The problem is much more common in women than in men: about 4% of men suffer from UI for about 37% of women aged from 15 to 95. Interestingly, UI is common among women who had never had a vaginal birth or even who have never been pregnant.

After this brief but gloomy survey of UI, let us look at one of its possible cause and how to remove it.

A hypothetical relationship between lower back pains (LBP) and UI has often been noted. A study by Eliasson et al (2008) observed that 78% of women with LBP also reported UI. P. Kamina, in 1984, had noted the incidence of a forward pelvic tilt and an increased lumbar lordotic curve (the hollow in your lower back) both in UI and in prolapses. Moreover, walking with high heels or walking on a downward slope, activities which tend to increase the lumbar curve, also increase the risk of leaking.

On the contrary, activities which correct, even if momentarily, this undue lumbar curve has a positive effect on continence. Professor Stuart Stanton, Chairman of the Continence Foundation and Consultant Urogynaecologist at St George’s Hospital in London says that “Squat’ toilets are an excellent way for women to exercise their perineum and pelvic floor muscles and control their urinary stream from the age of 2½-3 years onwards. Reports from the developing world suggest that urinary incontinence is much less in women who squat.” A study conducted by Minaire and Coll has showed that a decrease of the lumbar curve improves the perineal contractions in two thirds of women.

In the ideal shape of the lumbo-pelvic region, intra-abdominal forces are directed towards the ano-coccygeal region, domain of the posterior perineum which is the strong and ‘shock-absorbing’ region of the pelvic floor. But with an increased lumbar curve and a forward tilt of the pelvis, these forces are directed towards the urogenital cleft which belongs to the anterior perineum and which is, anatomically speaking, the ‘Achilles’ heel of the pelvic floor.
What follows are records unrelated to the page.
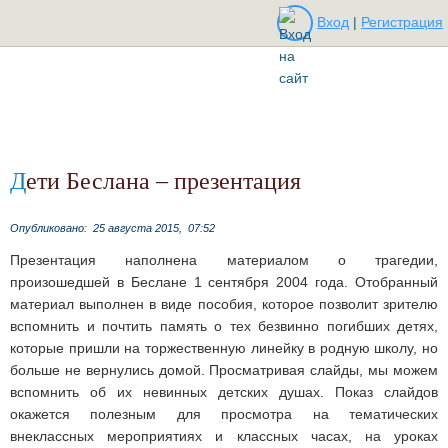
Вход
|
Регистрация
Дети Беслана – презентация
Опубликовано:
25 августа 2015,
07:52
Презентация наполнена материалом о трагедии,
произошедшей в Беслане 1 сентября 2004 года. Отобранный
материал выполнен в виде пособия, которое позволит зрителю
вспомнить и почтить память о тех безвинно погибших детях,
которые пришли на торжественную линейку в родную школу, но
больше не вернулись домой. Просматривая слайды, мы можем
вспомнить об их невинных детских душах. Показ слайдов
окажется полезным для просмотра на тематических
внеклассных мероприятиях и классных часах, на уроках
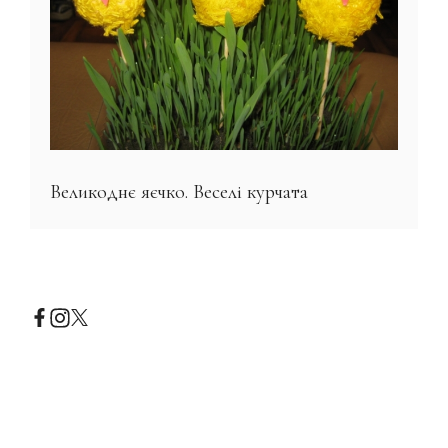
Великоднє яєчко. Веселі курчата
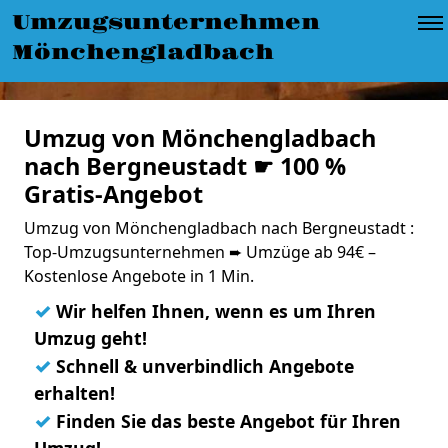
Umzugsunternehmen
Mönchengladbach
Umzug von Mönchengladbach
nach Bergneustadt ☛ 100 %
Gratis-Angebot
Umzug von Mönchengladbach nach Bergneustadt :
Top-Umzugsunternehmen ➨ Umzüge ab 94€ –
Kostenlose Angebote in 1 Min.
✓
Wir helfen Ihnen, wenn es um Ihren
Umzug geht!
✓
Schnell & unverbindlich Angebote
erhalten!
✓
Finden Sie das beste Angebot für Ihren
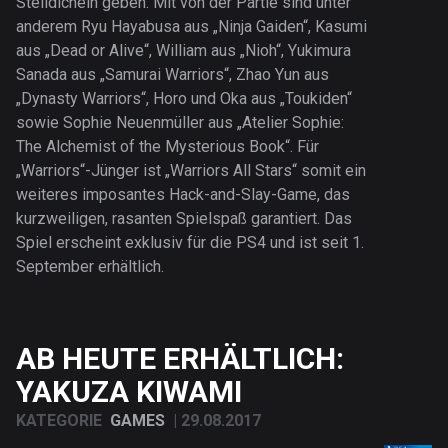
Stelldichein geben. Mit von der Partie sind unter
anderem Ryu Hayabusa aus „Ninja Gaiden“, Kasumi
aus „Dead or Alive“, William aus „Nioh“, Yukimura
Sanada aus „Samurai Warriors“, Zhao Yun aus
„Dynasty Warriors“, Horo und Oka aus „Toukiden“
sowie Sophie Neuenmüller aus „Atelier Sophie:
The Alchemist of the Mysterious Book“. Für
„Warriors“-Jünger ist „Warriors All Stars“ somit ein
weiteres imposantes Hack-and-Slay-Game, das
kurzweiligen, rasanten Spielspaß garantiert. Das
Spiel erscheint exklusiv für die PS4 und ist seit 1.
September erhältlich.
AB HEUTE ERHÄLTLICH:
YAKUZA KIWAMI
KATEGORIE
GAMES
|
29.08.2017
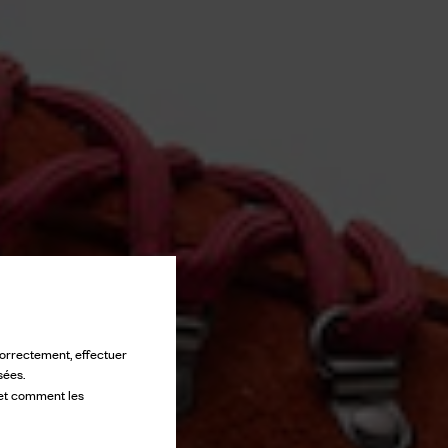
 correctement, effectuer
sées.
 et comment les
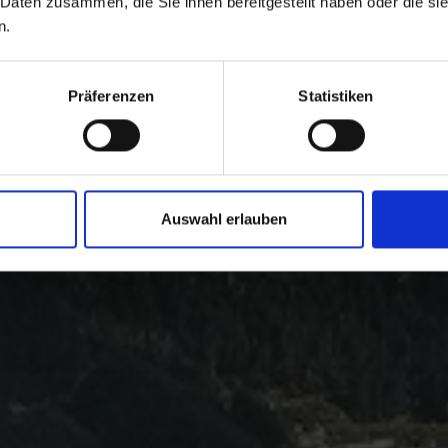
 Daten zusammen, die Sie ihnen bereitgestellt haben oder die s
n.
Präferenzen
Statistiken
Auswahl erlauben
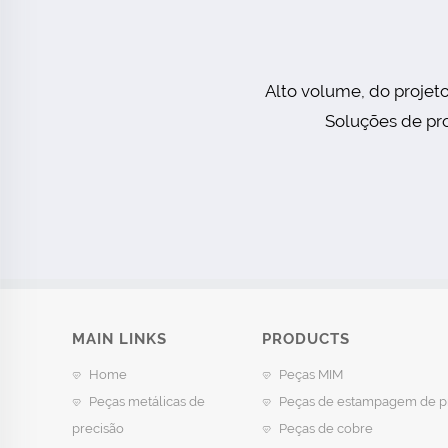
Alto volume, do projet
Soluções de pro
MAIN LINKS
PRODUCTS
Home
Peças MIM
Peças metálicas de
Peças de estampagem de p
precisão
Peças de cobre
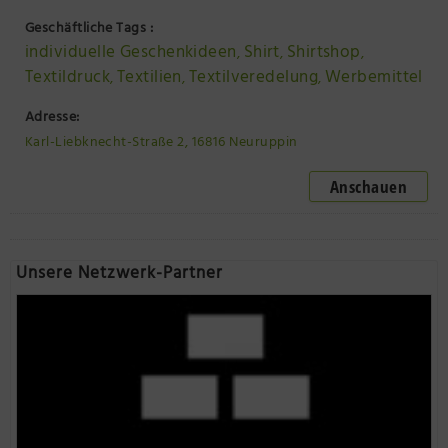
Geschäftliche Tags :
individuelle Geschenkideen
Shirt
Shirtshop
,
,
,
Textildruck
Textilien
Textilveredelung
Werbemittel
,
,
,
Adresse:
Karl-Liebknecht-Straße 2, 16816 Neuruppin
Anschauen
Unsere Netzwerk-Partner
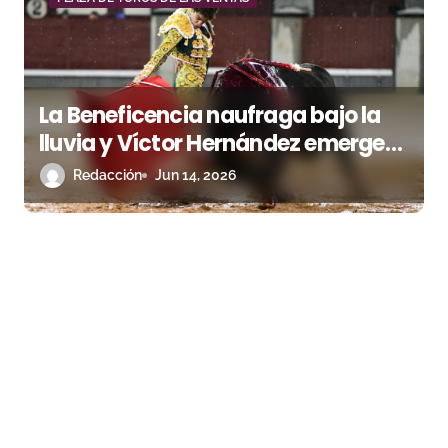
La Beneficencia naufraga bajo la
lluvia y Víctor Hernández emerge
con la verdad del toreo
Redacción
Jun 14, 2026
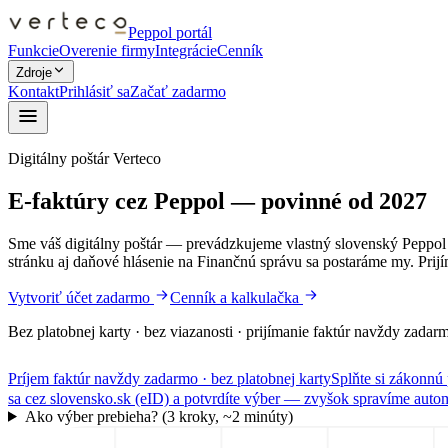
Peppol portál
Funkcie
Overenie firmy
Integrácie
Cenník
Zdroje
Kontakt
Prihlásiť sa
Začať zadarmo
Digitálny poštár Verteco
E-faktúry cez
Peppol
— povinné od
2027
Sme váš digitálny poštár — prevádzkujeme vlastný slovenský Peppol A
stránku aj daňové hlásenie na Finančnú správu sa postaráme my. Prij
Vytvoriť účet zadarmo
Cenník a kalkulačka
Bez platobnej karty · bez viazanosti · prijímanie faktúr navždy zadar
Príjem faktúr navždy zadarmo · bez platobnej karty
Splňte si zákonn
sa cez slovensko.sk (eID) a potvrdíte výber — zvyšok spravíme auto
Ako výber prebieha?
(3 kroky, ~2 minúty)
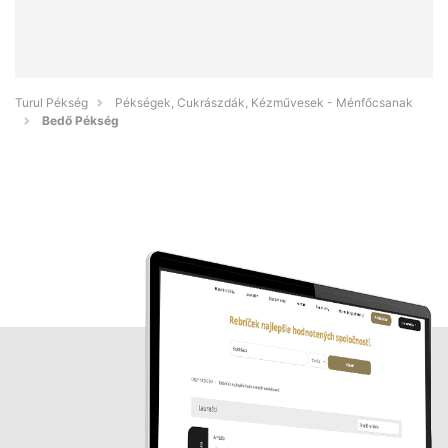
Turul Pékség
Pékségek, Cukrászdák, Kézművesek - Ménfőcsanak
Bedő Pékség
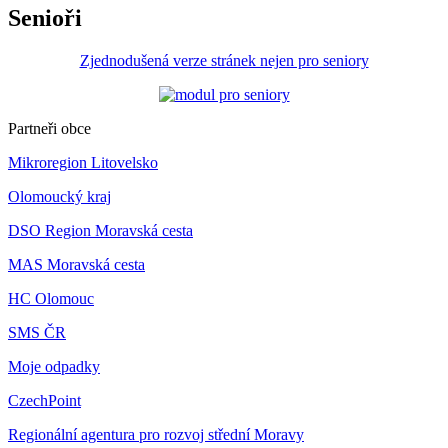
Senioři
Zjednodušená verze stránek nejen pro seniory
Partneři obce
Mikroregion Litovelsko
Olomoucký kraj
DSO Region Moravská cesta
MAS Moravská cesta
HC Olomouc
SMS ČR
Moje odpadky
CzechPoint
Regionální agentura pro rozvoj střední Moravy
If during pregnancy and post-partum due attention is not given to shape and posture, the curves of the spine will deepen and, as a result, the intra-abdominal forces will be directed towards the weakest part of the perineum.
In normal shape, the resulting forces from abdominal pressure are directed towards an axis aligned with the anal canal which makes defecation easy (it’s why squatting toilets are best). But when, due to a departure from normal shape, this axis is aligned towards the weak anterior perineum defecation then becomes strained and has a deleterious effect on the pelvic floor. Consider also that during coughing, intra-abdominal pressure rises from 8mm to an impressive 80 mm of mercury and you realise that it does not take very long before the whole pelvic floor collapses. Without any support the pelvic viscera move down, giving rise to prolapses and disorders of the uro-genital functions.

Lodosis (anterior curve of the spine) is the mother of all distortions; distortions lead eventually to disorders. The Mezieres’ method focuses on reshaping the body by primarily restoring the curves of the spine towards normality. As such it can play an important role in fixing our internal plumbing.

And, because two precautions are better than one, adopt squat toilets!

Kamina P : Facteurs favorisant les prolapsus et l’incontinence d’urine d’effort chez la femme – GREPA – 1984 ; 14-18.

MINAIRE P / LYONNET A / SABOT E / CHEVALLARD J / BRAIZE C / BENOIT-GONIN P : rééducation périnéale et statique lombo-pelvienne – Annales kinésithérapiques; t 15, 7-8 : 391-394 MASSON Paris 1988.